Synigol v. Oury

17 La. App. 163 | La. Ct. App. | 1931

HIGGINS, J.

Plaintiff brings this, suit to recover damages for personal injuries and property loss alleged to have been sustained as a result of a collision between his wagon and the defendant's automobile at the intersection of Constantinople street and St. Charles avenue, this city, on February 24, 1930, about 10 o’clock a. m. The petition charges the defendant with negligence in two respects: First, that at the time defendant’s automobile struck his wagon, it (the wagon) had almost completed, the crossing, and therefore had the right of way under the traffic ordinance; second, that, although defendant had ample space to pass to the rear of plaintiff’s wagon, she negligently ran into it.

Defendant denied liability, admitting the accident, but averring that the plaintiff was solely at fault, as the defendant had the right of way under the city traffic ordinance (No. 7490, C. C. S.L which makes St. Charles avenue a right of way street, and in the alternative, that plaintiff was guilty of contributory negligence in failing to comply with that provision of the ordinance which required him to come to a full stop before crossing St. Charles avenue.

There was judgment in favor of the plaintiff and the defendant has appealed.

The record shows that plaintiff was driving his horse and wagon on Constantinople street in the direction of the river. The defendant was operating an automobile on the lake side thoroughfare of St. Charles avenue, going uptown. As the plaintiff reached the intersection of St. Charles avenue, he looked for traffic moving up town, and saw the defendant’s automobile about a block away. He then proceeded across, but did not stop before entering the intersection. As the horse was on the street car tracks, which are located on the neutral ground, and used by street ears going uptown, the defendant’s automobile struck the left side of the wagon, causing the left front and rear wheels to be crushed and the shaft to be broken, and precipitating plaintiff to the pavement and causing the injuries complained of.

The defendant had been driving her automobile about four feet from the neutral ground, and, as. she states, was running about twenty miles per hour. She admits that she did not see the plaintiff’s horse and wagon until she was within eleven feet of Constantinople street. She immediately applied her brakes and succeeded in stopping the car in the intersection, after striking the wagon. Both vehicles, after the accident were in the intersection near the street ear tracks and neutral ground.

While it is true that the city traffic ordinance makes St. Charles avenue a right of way street, the same ordinance also provides that, where a vehicle has entered the intersection and has almost completed it, it thereby obtains the right of way.

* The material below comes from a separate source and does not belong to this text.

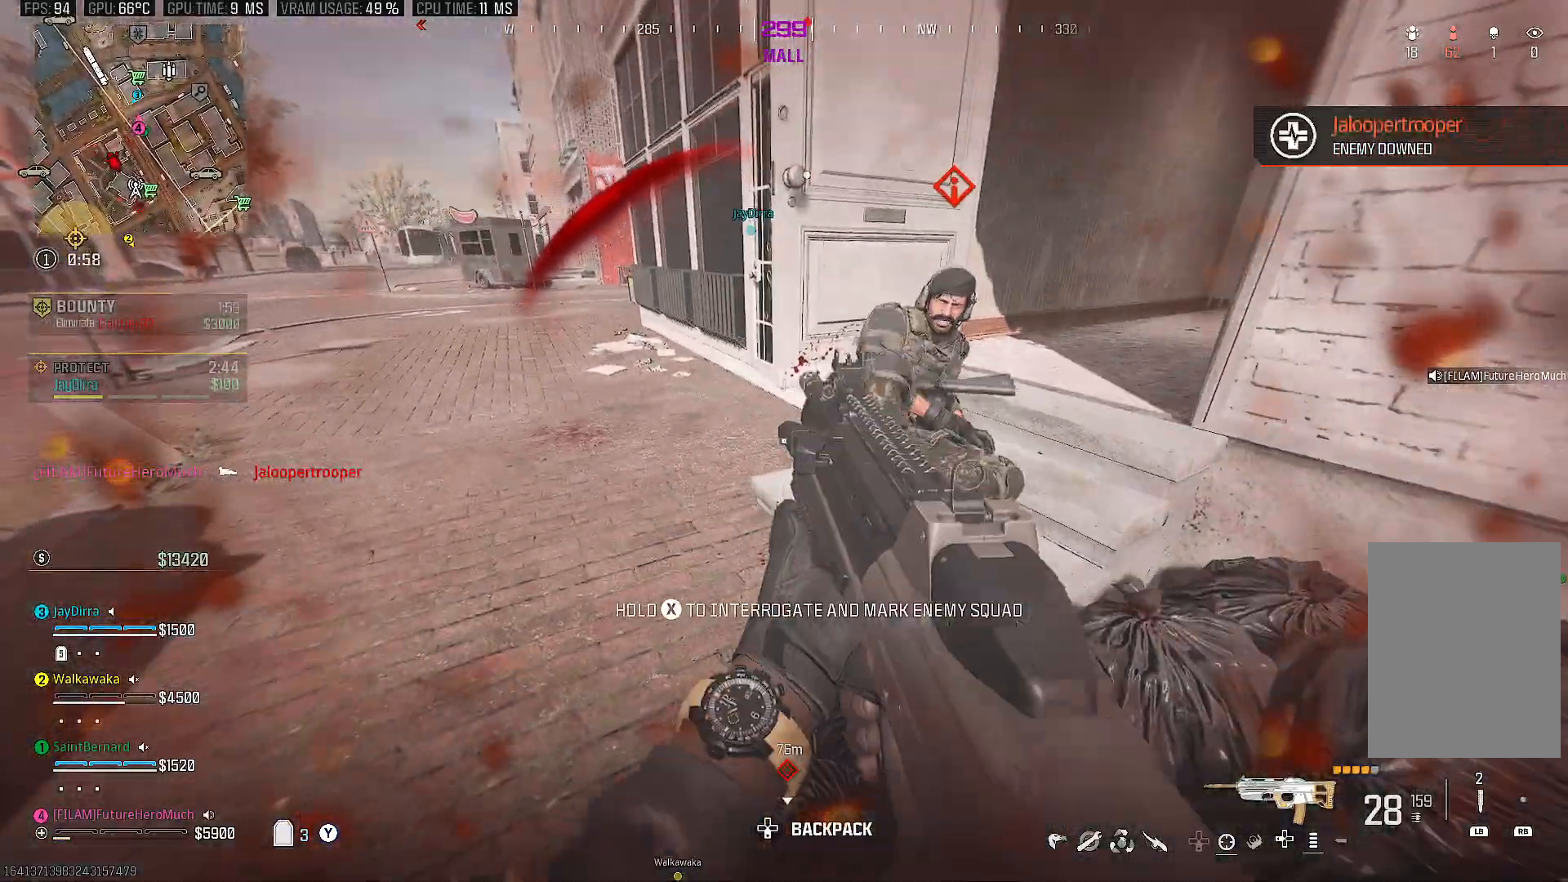
{"buttons": [], "left_stick": "center", "right_stick": "center", "events": [[33, "left_stick", "center"]]}
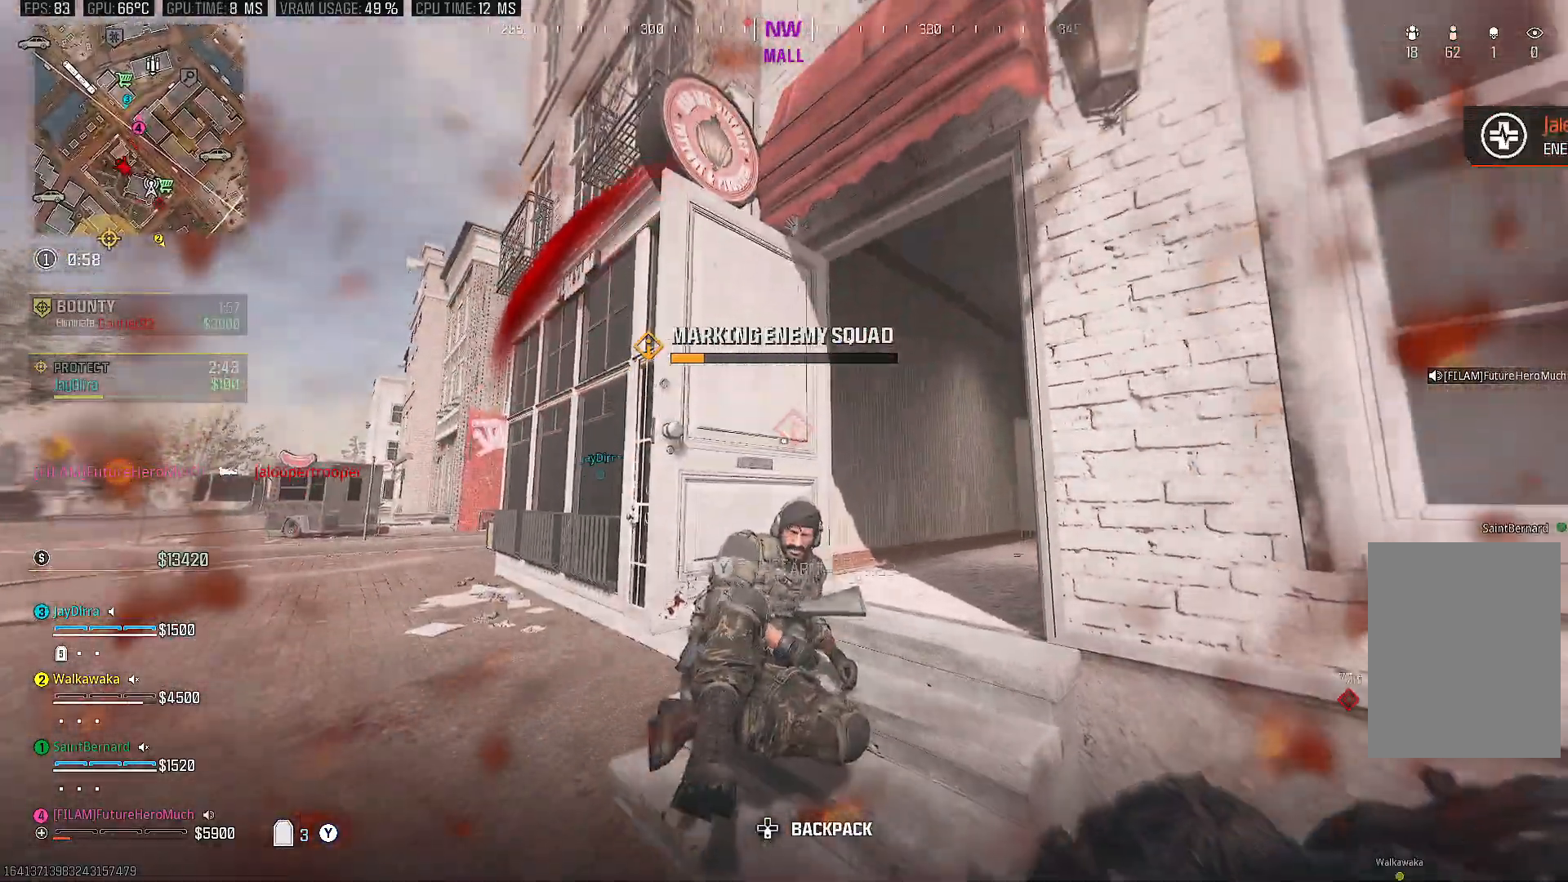
{"buttons": [], "left_stick": "center", "right_stick": "center", "events": []}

It appears to us that the preponderance of the evidence shows that the wagon had almost crossed the St. Charles avenue roadway when it was struck, and hence had a right to complete the crossing. Rappelet v. Progress Grocery Co., Inc., 13 La. App. 287, 127 So. 760; Pope v. Locascio et al., 13 La. App. 304, 126 So. 727, 729; Bryan v. Magnolia Gas Co. et al., 13 La. App. 52, 127 So. 124; Shields v. Succession of Hodge, 13 La. App. 546, 128 So. 530.

Plaintiff was not required to wait at the crossing until there were no automobiles in sight. Simpson v. Pardue, 15 La. App. *165341, 131 So. 854; Bagert v. Maestri, 18 La. App. 94, 131 So. 863.

The case of Vance v. Poree, 5 La. App. 109, appears to us to he in point and decisive of the issues involved. In that case an automobile driven by a young man going up St. Charles avenue collided with a car driven by a colored boy going out Robert street toward the river, and the point of collision was near the neutral ground. The court concluded that the defendant’s car, which entered from Robert street, must have entered the intersection first; otherwise the point of contact would not have been near the neutral ground. The court held that the driver of the car going up the avenue was at fault.

As we view the case, the proximate cause of the accident was the defendant’s, failure to keep a. proper lookout, since she admits she did not see the slow-moving horse and wagon of the charcoal vender until she was within eleven feet of Constantinople street. It further appears to us that the defendant had sufficient room and opportunity to pass to the rear of the wagon, and would therefore be liable under the doctrine of the last clear chance.

As to the quantum, the evidence shows that the plaintiff is a charcoal peddler earning $19.50 per week, and that he lost six weeks from his vocation. The medical bills amounted to $34 and the repairs to the wagon $48. The plaintiff was knocked from the wagon to the paved street, and suffered injuries in the sacroiliac region, which necessitated strapping him. He was confined to his home for two weeks, and suffered pain. Our learned brother below allowed the sum of $490 for all items of damage, and we believe that the award is correct under the circumstances. '

Eor the reasons assigned, the judgment appealed from is affirmed.